もやもや病と心臓外科手術




もやもや病患者さんで稀に、高血圧などではない心臓そのものの心臓病を合併することがあります.過去には、狭心症・心筋梗塞・心房中隔欠損症などの報告があります.心臓の栄養血管である冠状動脈の狭窄や閉塞がある場合、多くの場合は、カテーテルによる経皮的な治療(血管内治療)がなされますが、場合によっては、外科的な手術(バイパス手術)が必要になります.この場合、以前は体外循環を用いた侵襲の大きな心臓外科手術が必要でしたが、この5年ほどの心臓外科の手術の進歩により体外循環を使わず(オフ ポンプ手術)、心臓を止めないで、血管吻合が可能となってきました.もやもや病の患者さんの場合、脳循環に関して体外循環は、非常に不利な方法で、できれば侵襲の小さい心臓を動かしたままの血管吻合術が奨められます.その理由は、体外循環を使うと(オン ポンプ手術)、侵襲が大きいことと、どうしても術中の脳の還流圧が低くなり、低血圧による脳虚血の危険性があるのと、仮に脳のバイパス手術(STA-MCA吻合術やEDASなど)を行ってあっても、全身の血圧が低下した場合、脳のバイパスはその役割をはたせないと考えられるからです.また、オン ポンプ手術の場合、拍動流でない定常流であることも脳には不利であると考えられています.

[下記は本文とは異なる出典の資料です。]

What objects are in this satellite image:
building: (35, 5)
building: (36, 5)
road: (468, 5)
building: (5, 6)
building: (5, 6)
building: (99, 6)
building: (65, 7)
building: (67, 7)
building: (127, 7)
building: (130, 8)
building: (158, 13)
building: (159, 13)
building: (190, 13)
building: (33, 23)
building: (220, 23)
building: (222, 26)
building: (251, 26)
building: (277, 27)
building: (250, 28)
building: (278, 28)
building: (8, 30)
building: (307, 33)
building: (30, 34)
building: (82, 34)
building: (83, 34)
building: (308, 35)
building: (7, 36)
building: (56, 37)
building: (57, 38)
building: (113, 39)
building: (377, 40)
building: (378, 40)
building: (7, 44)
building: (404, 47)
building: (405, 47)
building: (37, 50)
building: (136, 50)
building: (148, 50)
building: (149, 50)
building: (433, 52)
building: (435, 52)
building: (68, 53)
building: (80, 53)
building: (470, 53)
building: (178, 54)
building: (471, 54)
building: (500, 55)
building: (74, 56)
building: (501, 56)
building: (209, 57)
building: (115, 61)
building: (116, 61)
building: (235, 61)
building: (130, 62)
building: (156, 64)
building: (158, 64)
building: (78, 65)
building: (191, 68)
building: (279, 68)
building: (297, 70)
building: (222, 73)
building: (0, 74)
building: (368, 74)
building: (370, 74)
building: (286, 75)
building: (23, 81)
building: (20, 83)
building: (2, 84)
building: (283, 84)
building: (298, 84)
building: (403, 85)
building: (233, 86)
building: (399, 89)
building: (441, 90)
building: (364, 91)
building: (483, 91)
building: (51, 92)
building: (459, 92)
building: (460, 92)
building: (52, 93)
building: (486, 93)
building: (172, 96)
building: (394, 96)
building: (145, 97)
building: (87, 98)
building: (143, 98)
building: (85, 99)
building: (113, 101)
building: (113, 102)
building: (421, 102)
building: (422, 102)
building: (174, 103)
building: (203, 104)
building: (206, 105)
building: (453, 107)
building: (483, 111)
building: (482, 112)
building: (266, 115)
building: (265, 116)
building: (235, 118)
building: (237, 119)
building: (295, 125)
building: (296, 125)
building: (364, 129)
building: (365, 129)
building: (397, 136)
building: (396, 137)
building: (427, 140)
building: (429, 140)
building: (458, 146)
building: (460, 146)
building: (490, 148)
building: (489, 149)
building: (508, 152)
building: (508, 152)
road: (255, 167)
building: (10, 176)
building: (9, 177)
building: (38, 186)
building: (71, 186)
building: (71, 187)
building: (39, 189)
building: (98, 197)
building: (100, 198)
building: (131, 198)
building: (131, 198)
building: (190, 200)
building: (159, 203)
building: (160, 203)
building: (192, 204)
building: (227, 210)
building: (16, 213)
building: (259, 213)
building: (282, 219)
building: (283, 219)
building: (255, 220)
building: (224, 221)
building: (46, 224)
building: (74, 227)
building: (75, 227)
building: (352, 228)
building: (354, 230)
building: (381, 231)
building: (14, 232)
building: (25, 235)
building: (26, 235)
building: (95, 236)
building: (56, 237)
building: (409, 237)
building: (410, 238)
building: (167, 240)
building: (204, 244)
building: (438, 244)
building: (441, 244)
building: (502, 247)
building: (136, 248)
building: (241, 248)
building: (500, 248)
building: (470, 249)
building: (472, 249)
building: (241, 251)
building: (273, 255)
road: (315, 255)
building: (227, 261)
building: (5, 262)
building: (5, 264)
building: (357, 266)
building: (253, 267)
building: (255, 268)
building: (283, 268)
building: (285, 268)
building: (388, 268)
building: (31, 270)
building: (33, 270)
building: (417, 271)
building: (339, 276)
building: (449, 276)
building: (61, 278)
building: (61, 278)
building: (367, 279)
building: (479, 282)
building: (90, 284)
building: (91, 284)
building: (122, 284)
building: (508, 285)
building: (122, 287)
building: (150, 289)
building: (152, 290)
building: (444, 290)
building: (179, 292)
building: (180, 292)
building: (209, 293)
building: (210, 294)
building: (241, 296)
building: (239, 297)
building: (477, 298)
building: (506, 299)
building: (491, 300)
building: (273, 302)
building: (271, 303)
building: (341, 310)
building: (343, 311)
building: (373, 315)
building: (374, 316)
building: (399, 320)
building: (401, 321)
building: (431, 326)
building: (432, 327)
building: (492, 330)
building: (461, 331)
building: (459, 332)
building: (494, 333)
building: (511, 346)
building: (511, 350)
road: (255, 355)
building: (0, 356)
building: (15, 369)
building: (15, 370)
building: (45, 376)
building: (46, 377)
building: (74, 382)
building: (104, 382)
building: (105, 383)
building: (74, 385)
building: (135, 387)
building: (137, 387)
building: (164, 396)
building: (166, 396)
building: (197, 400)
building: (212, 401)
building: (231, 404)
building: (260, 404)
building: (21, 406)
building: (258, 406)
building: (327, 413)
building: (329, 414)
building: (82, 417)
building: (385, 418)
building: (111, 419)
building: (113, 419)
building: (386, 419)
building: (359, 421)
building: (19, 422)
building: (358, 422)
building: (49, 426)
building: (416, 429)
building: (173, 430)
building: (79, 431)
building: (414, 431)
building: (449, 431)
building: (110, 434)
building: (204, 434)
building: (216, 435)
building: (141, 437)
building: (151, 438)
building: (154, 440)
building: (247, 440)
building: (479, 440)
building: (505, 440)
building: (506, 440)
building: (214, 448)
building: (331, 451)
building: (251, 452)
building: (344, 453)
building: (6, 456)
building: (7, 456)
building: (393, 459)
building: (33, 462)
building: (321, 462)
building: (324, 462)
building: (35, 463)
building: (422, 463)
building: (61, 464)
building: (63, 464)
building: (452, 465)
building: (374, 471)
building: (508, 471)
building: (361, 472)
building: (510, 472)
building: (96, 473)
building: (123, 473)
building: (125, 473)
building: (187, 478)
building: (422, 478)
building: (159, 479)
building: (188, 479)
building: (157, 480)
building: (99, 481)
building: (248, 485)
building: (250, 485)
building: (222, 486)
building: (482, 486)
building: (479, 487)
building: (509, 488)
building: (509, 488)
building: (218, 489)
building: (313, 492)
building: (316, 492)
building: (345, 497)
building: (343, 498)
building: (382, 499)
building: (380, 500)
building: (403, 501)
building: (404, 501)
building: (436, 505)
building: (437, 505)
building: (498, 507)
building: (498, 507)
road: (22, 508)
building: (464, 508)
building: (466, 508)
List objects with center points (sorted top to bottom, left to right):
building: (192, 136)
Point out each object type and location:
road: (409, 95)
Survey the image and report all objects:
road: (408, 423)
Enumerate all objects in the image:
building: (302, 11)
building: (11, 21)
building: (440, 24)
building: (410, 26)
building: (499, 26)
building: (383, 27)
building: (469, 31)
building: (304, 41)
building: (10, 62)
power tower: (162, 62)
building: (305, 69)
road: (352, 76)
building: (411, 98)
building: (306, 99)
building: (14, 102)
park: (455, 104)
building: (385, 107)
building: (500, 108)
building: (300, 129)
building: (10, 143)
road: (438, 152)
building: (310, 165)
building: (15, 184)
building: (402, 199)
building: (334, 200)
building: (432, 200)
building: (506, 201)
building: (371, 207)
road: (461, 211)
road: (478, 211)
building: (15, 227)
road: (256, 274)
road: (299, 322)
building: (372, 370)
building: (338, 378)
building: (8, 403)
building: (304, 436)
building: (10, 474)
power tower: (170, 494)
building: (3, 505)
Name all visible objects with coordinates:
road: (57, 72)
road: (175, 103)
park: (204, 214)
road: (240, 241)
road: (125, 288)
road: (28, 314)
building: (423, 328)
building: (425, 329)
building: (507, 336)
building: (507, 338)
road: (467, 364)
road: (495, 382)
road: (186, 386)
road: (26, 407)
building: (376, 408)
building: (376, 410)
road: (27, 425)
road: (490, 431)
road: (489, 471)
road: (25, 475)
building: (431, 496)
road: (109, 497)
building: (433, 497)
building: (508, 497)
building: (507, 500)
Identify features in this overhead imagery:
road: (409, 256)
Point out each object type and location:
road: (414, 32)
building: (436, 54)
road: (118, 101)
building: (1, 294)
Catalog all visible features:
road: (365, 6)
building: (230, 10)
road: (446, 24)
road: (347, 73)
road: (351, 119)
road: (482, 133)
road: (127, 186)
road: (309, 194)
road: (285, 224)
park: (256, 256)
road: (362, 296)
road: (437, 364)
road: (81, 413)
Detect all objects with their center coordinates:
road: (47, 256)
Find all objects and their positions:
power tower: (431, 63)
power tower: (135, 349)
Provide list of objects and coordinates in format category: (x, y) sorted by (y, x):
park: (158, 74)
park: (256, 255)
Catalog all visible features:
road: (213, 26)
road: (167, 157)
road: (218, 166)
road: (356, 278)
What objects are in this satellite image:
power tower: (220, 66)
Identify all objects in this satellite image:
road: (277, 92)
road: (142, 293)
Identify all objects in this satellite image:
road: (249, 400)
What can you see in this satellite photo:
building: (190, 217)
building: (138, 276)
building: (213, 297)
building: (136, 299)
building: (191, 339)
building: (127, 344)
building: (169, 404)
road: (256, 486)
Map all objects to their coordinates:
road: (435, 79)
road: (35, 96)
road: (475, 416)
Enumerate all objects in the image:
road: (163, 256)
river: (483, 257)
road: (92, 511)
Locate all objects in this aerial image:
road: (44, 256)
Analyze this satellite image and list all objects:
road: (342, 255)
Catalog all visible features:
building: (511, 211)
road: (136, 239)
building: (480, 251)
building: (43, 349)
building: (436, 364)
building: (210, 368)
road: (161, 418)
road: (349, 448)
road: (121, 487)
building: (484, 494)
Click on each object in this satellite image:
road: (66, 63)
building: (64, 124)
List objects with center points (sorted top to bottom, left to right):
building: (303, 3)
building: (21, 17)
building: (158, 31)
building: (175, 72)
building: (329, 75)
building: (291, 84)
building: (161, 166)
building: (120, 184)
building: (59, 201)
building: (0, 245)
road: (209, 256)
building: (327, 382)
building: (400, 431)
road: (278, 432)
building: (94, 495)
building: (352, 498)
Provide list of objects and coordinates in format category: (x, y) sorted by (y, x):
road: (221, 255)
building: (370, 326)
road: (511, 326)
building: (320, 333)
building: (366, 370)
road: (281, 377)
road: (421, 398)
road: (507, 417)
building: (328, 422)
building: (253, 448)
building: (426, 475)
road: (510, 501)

また、冠状動脈の狭窄は、頭蓋内の内頸動脈と同様に動脈硬化ではない内膜の肥厚という病理的な変化が来ている場合と一般の冠状動脈狭窄の病理像である動脈硬化が原因の場合があります.後者では、カテーテルによる経皮的な治療が適応になりますが、前者の場合は適応にならない可能性があります.

体外循環を使用しないオフ ポンプ手術は、1980年代の前半に医療資源の少ないアルゼンチンやブラジルで開発されました.これが、1990年代に入り日本を含め先進国で受け入れられるようになった背景があります.